Cloudera Manager supported versions
JSON Web Token-based authentication from Cloudera Control Plane to Cloudera AI Inference service requires Cloudera Manager 7.13.1 CHF3 or higher versions.
LDAP authentication
User authentication is performed by the Knox service running on Cloudera AI Inference service, which relies on the LDAP configuration defined in the Cloudera control plane. Without this LDAP integration, access to APIs and model endpoints is denied.
Storage credentials
Cloudera AI Inference service requires read-only storage credentials to download models. Alternatively, you can also reuse the same storage credentials configured for Cloudera AI Registry.
The storage credentials certificate must be uploaded to the control plane, for more details, see Updating TLS certificates.
In Cloudera AI on premises 1.5.5, Ozone is the storage provider. Both Ozone and Cloudera AI Inference service must reside within the same Cloudera Manager, as Ozone certificates are dynamically retrieved from the base cluster during Cloudera AI Inference service provisioning.
In Cloudera AI on premises 1.5.5 SP1, S3 compatible storage services are supported. A credential fallback mechanism -if enabled- automatically retrieves credentials for S3 compatible storage services from the Cloudera AI Registry when they are not explicitly provided during Cloudera AI Inference service provisioning.
To auto-populate credentials for S3 compatible storage services from the Cloudera AI Registry to Cloudera AI Inference service in Command Line Interface, all fields must be empty for the credentials of the S3 compatible storage services.
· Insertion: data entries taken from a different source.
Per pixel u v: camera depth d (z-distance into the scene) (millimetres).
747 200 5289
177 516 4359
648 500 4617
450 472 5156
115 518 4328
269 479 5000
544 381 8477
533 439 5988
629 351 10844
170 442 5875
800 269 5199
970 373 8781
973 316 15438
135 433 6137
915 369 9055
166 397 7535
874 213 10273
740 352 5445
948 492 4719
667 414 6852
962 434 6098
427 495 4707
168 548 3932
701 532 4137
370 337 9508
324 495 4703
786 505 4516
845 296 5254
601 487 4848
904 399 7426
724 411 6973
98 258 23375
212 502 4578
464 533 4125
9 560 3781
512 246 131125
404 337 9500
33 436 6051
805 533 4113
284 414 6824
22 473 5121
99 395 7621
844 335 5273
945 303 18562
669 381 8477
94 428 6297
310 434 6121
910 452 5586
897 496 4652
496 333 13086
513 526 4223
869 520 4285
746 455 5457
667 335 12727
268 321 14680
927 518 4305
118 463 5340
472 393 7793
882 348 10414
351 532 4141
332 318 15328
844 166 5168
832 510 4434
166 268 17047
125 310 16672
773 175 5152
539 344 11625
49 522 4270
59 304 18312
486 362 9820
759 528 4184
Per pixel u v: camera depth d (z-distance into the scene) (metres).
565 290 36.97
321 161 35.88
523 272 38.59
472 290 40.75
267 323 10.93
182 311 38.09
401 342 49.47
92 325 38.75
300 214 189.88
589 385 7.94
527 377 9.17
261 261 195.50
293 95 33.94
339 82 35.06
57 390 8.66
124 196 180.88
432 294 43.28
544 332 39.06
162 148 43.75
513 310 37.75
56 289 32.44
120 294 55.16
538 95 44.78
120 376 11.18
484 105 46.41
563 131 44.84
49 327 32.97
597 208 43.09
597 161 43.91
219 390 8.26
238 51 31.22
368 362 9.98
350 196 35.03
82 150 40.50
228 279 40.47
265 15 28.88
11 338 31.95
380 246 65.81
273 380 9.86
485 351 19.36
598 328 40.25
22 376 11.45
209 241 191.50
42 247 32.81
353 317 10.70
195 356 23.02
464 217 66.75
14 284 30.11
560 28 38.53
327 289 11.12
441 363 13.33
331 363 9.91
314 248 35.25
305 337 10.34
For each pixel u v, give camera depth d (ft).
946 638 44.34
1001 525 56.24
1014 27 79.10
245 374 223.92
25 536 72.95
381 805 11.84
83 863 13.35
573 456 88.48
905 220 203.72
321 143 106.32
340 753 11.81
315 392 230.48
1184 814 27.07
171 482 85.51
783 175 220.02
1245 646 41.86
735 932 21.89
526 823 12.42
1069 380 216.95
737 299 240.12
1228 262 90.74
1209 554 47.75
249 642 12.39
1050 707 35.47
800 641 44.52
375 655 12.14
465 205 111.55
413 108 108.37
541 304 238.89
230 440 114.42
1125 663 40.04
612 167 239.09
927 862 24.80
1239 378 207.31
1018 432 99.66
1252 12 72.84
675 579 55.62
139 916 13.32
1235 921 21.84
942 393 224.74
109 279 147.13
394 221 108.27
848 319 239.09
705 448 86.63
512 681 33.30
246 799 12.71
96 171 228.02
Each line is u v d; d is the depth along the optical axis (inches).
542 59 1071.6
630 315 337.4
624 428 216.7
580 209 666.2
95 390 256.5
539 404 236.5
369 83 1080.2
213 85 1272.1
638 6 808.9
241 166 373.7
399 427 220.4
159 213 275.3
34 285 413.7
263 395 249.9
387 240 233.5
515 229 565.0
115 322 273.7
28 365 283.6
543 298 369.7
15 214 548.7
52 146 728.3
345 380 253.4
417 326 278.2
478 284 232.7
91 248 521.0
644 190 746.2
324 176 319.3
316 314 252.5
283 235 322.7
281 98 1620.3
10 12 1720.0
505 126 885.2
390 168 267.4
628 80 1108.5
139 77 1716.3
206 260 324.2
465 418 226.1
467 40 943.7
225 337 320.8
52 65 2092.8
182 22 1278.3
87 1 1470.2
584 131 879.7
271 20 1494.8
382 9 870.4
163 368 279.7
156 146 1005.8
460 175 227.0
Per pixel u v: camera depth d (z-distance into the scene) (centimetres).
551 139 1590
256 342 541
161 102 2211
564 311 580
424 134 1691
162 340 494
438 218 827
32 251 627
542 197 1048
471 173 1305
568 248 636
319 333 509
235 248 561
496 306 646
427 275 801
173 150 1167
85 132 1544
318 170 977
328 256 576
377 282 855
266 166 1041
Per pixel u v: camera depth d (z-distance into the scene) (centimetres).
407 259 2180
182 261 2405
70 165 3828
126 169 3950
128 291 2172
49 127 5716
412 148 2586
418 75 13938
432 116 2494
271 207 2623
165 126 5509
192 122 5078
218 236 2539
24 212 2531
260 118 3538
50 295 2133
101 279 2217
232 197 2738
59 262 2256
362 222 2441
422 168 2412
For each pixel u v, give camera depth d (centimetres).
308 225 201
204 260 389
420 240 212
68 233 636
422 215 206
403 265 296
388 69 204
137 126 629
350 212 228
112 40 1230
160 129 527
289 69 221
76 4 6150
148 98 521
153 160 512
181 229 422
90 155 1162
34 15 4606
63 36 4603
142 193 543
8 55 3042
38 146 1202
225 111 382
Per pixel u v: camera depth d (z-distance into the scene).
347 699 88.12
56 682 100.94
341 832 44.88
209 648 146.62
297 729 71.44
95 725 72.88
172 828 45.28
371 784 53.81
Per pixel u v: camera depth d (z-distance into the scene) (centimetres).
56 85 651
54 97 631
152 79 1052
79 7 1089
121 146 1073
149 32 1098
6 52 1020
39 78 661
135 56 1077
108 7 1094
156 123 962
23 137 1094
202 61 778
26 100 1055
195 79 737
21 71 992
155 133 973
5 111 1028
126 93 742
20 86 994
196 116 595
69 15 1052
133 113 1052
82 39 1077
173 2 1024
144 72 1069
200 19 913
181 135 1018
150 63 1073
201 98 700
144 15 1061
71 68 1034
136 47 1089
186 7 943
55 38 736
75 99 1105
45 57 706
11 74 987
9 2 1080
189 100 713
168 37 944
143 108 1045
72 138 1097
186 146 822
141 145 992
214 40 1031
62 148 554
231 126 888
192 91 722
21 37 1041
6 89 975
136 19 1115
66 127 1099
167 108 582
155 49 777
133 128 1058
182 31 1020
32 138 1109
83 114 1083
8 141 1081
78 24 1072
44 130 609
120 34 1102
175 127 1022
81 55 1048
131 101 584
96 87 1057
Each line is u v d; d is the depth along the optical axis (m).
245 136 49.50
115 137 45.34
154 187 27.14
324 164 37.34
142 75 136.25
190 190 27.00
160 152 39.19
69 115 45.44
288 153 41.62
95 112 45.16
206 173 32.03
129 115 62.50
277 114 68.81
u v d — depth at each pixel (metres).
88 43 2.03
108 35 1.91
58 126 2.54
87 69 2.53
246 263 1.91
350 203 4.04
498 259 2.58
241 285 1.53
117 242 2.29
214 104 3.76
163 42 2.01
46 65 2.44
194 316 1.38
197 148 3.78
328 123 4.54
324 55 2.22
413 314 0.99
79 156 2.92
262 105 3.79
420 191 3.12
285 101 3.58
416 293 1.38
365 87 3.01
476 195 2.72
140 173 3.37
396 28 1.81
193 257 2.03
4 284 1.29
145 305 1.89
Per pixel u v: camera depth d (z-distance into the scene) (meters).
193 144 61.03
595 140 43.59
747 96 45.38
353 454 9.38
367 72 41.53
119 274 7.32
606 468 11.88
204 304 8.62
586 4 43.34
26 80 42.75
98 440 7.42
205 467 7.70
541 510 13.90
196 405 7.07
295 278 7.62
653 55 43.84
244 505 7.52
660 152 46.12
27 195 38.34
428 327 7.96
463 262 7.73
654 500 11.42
The system automatically detects the empty fields and picks up the Cloudera AI Registry credentials for S3 compatible storage services.
To auto-populate credentials for S3 compatible storage services from the Cloudera AI Registry to Cloudera AI Inference service in the UI, the Use AI Registry Storage Credentials checkbox must be selected, when creating the Cloudera AI Inference service.
If the Use AI Registry Storage Credentials checkbox is selected, the section for providing credentials for S3 compatible storage services is hidden and the credentials are populated from the Cloudera AI Registry.
Setting up GPU nodes for Cloudera AI Inference service
- Assign taint to the node on Cloudera Embedded Container Service. For instructions see Setting up the GPU node.
- Install the nvidia-container-toolkit on the worker node. For more details, see GPU nodes setup as worker nodes.
- Install the NVIDIA driver and container runtime. For instruction see Installing NVIDIA GPU software in ECS.
Dedicated TLS certificate for Cloudera AI Inference service
Cloudera AI Inference service requires dedicated TLS certificates as it operates through a separate Istio gateway, which does not support shared certificates. During the installation of Cloudera on premises, the root Certificate Authority (CA) for these certificates must be set up. If this configuration step was missed, you can update the root CA by following the guidelines outlined in: Updating TLS certificates.
Cloudera AI Registry
A Cloudera AI Registry must first be deployed in the same Cloudera environment in which you plan to deploy Cloudera AI Inference service. That is, Cloudera AI Inference service can only deploy models registered to a Cloudera AI Registry in the same Cloudera environment. Cloudera AI Registry 1.5.5 or a higher version must be created before provisioning the Cloudera AI Inference service. If you have an existing Cloudera AI Registry in the environment, you must first upgrade it to Cloudera 1.5.5 or a higher version before provisioning Cloudera AI Inference service.